Reading text —
CSC/ECE 517 Fall 2007/wiki2 7 an
Cohesion and coupling. Cohesion and coupling are concepts that are reasonably easy to understand, but nonetheless, it is challenging to find good examples that are succinct. Browse the hundreds of Web pages that attempt to explain these concepts, picking your favorite examples. Many of these pages mention related concepts; list some of them and explain how they relate to cohesion and coupling. Be sure to mention the metrics that can be used to measure how well a program conforms to the principles of high cohesion and low coupling.
What is coupling?
Coupling is the degree to which each program module relies on each one of the other modules. Unnecessary object coupling needlessly decreases the reusability of the coupled objects and also increases the chances of system corruption when changes are made to one or more of the coupled objects.
Thus the design goal is to minimize coupling and improve reusability. Coupling is broadly divided into two types-low coupling and high coupling. Low coupling refers to a relationship in which one module interacts with another module through a stable interface and does not need to be concerned with the other module's internal implementation With low coupling, a change in one module will not require a change in the implementation of another module. Low coupling is often a sign of a well-structured computer system, and when combined with high cohesion, supports the general goals of high readability and maintainability.

What is needed —
Output the portion of the cohesion and coupling text from "CSC/ECE 517 Fall" up to and including "and low coupling.", word for word. The data that comes next has no connection to the text on cohesion and coupling.

Records supplied —
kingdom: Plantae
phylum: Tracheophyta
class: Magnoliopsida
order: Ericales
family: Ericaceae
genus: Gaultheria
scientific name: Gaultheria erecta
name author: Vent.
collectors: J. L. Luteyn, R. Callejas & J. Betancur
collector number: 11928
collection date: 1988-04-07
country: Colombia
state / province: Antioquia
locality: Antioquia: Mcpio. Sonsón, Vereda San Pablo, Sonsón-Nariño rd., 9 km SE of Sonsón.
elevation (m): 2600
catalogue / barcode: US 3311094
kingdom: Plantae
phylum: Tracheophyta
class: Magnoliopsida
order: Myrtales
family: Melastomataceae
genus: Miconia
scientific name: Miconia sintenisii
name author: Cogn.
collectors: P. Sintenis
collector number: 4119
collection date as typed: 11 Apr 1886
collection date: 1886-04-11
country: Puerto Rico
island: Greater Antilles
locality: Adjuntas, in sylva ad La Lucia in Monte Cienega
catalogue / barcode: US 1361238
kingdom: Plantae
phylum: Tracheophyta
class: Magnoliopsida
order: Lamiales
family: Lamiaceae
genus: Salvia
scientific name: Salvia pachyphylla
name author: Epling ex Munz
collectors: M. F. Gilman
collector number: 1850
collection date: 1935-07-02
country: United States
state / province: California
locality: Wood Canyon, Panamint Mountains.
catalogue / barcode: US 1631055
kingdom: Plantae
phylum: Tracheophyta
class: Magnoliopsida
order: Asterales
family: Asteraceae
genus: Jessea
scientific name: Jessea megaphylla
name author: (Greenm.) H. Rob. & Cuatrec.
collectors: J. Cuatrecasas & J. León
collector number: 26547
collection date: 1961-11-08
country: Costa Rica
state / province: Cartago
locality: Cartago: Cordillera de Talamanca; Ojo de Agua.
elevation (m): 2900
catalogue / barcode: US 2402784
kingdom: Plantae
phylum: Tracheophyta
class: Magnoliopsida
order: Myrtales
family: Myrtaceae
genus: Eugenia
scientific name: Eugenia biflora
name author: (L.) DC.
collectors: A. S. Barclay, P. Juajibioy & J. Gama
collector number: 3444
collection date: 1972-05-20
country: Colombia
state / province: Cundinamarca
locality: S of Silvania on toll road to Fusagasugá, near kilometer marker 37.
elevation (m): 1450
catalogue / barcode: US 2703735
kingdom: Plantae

Full answer —
CSC/ECE 517 Fall 2007/wiki2 7 an
Cohesion and coupling. Cohesion and coupling are concepts that are reasonably easy to understand, but nonetheless, it is challenging to find good examples that are succinct. Browse the hundreds of Web pages that attempt to explain these concepts, picking your favorite examples. Many of these pages mention related concepts; list some of them and explain how they relate to cohesion and coupling. Be sure to mention the metrics that can be used to measure how well a program conforms to the principles of high cohesion and low coupling.